Previous publications using validated, calibrated assays have confirmed the utility of measuring AAbs to tumor-associated antigens as an aid for the identification of early-stage lung cancers [1, 11]. The data presented in this manuscript reveal that improvements of such a test can be achieved by adding two new antigens and dropping one (now redundant) antigen from the EarlyCDT-Lung panel, and re-optimizing the cutoffs. This change essentially maintained the previously reported 40 % sensitivity of the test for lung cancer [1] even for early-stage more treatable disease. Importantly however, it improved the specificity of the test (once adjusted for occult cancers in the population) from 90 % as previously reported [1] to 93 % in the same retrospective case–control (optimization) set. In a clinical setting, such an improvement would result in an increase in the PPV of the test and a 30 % reduction in “false” positive tests, important benefits to both patients and clinicians.

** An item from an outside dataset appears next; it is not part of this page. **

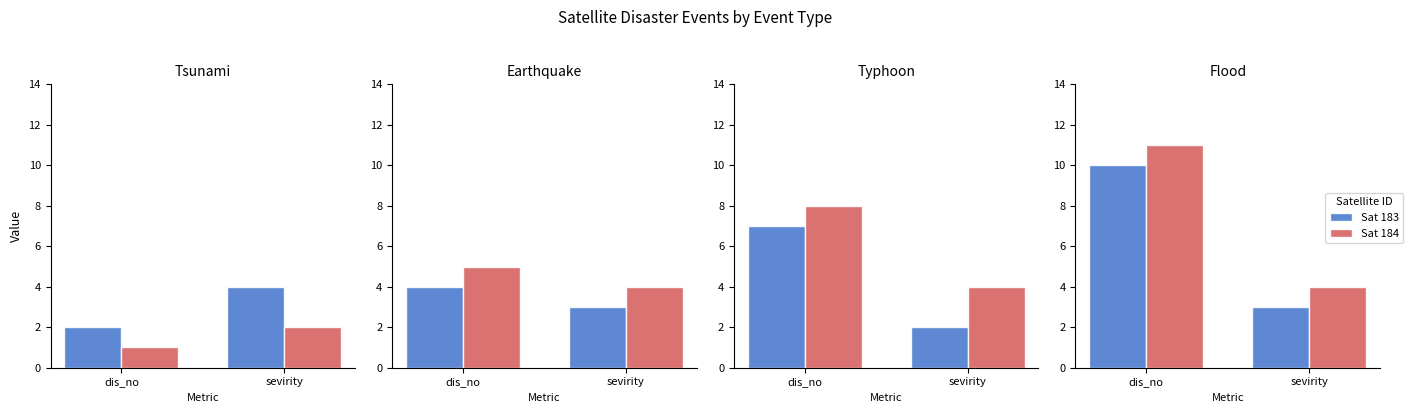

What position from the right is dis_no?

2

Since the two additional antigens were added to ultimately increase the specificity of EarlyCDT-Lung test, it was deemed appropriate to report the performance of the test in a clinical setting, where individuals at an increased risk of developing lung cancer were tested. Data from an audit of the first 1,612 samples run on the EarlyCDT-Lung test revealed that the performance of the test was as expected in a clinically relevant group of individuals at an increased risk of developing lung cancer, and the clinical results mirrored differences in the actual (as of August 2011) and calculated (Spitz model [22]) risk between the two groups. A difference in the gender proportion between the two clinical groups was noted; however, there are no reports of differences in autoantibody levels in individuals with lung cancer between genders [1]. Furthermore, a recent study of the demographics of normal individuals also showed no difference in autoantibody levels due to gender or ethnicity in a normal group [27].

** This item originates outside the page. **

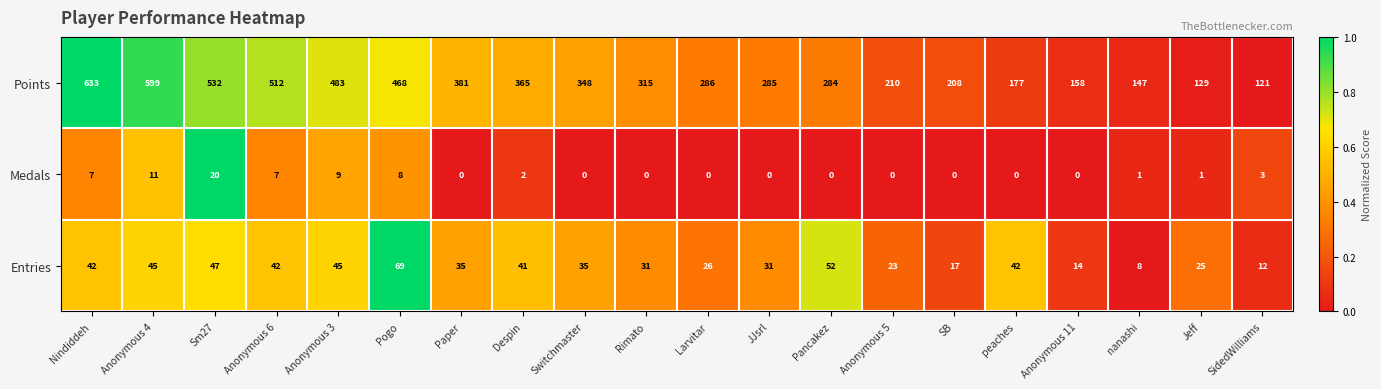

Rank the series by their maximum value, from highest to lowest.

Points, Entries, Medals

Analysis of the performance of the EarlyCDT-Lung test in the clinical population dataset showed that the sensitivity of the test for lung cancer, reported in the optimization set, was maintained in the clinical setting, where at least 40 % of the lung cancers had a positive test. Although the number of lung cancers in the audit was relatively small, both panels were successful in detecting early-stage disease.

The greatest impact seen with the new seven-AAb panel was the highly significant improvement in the specificity of the test in the clinical setting. While in the retrospective case–control set the improvement in the assay specificity resulted in a 30 % reduction in false positives, in the prospective clinical audit data, the change to the seven-AAb panel resulted in a 44 % reduction in the number of “false positive” tests. This is because in the clinical population, the specificity of the six-AAb panel was lower than expected at 82 %, while the seven-AAb panel revealed a specificity of 90 % (unadjusted for occult cancers), a level similar to that predicted from the optimization dataset. An individual predicted to be at an increased risk of lung cancer due to demographic risk factors including smoking history, gender, and age, and who then had a positive EarlyCDT-Lung test, would be at a higher risk for harboring lung cancer than predicted; with the introduction of the seven-AAb version of the test, this increase in risk is even greater.

The seven-AAb test with a specificity/sensitivity of 93 %/41 % in a high-risk population (e.g., prevalence of 2.4 % [25]) has an overall accuracy of 92 % compared to approximately 50 % for CT [28]. The authors, however, view AAb technology and CT imaging as being complementary rather than competitive and that the presence of AAbs may provide an aid to early detection of lung cancer, particularly in early-stage disease which is potentially curable. This improved test may therefore prove useful in the management of high-risk individuals.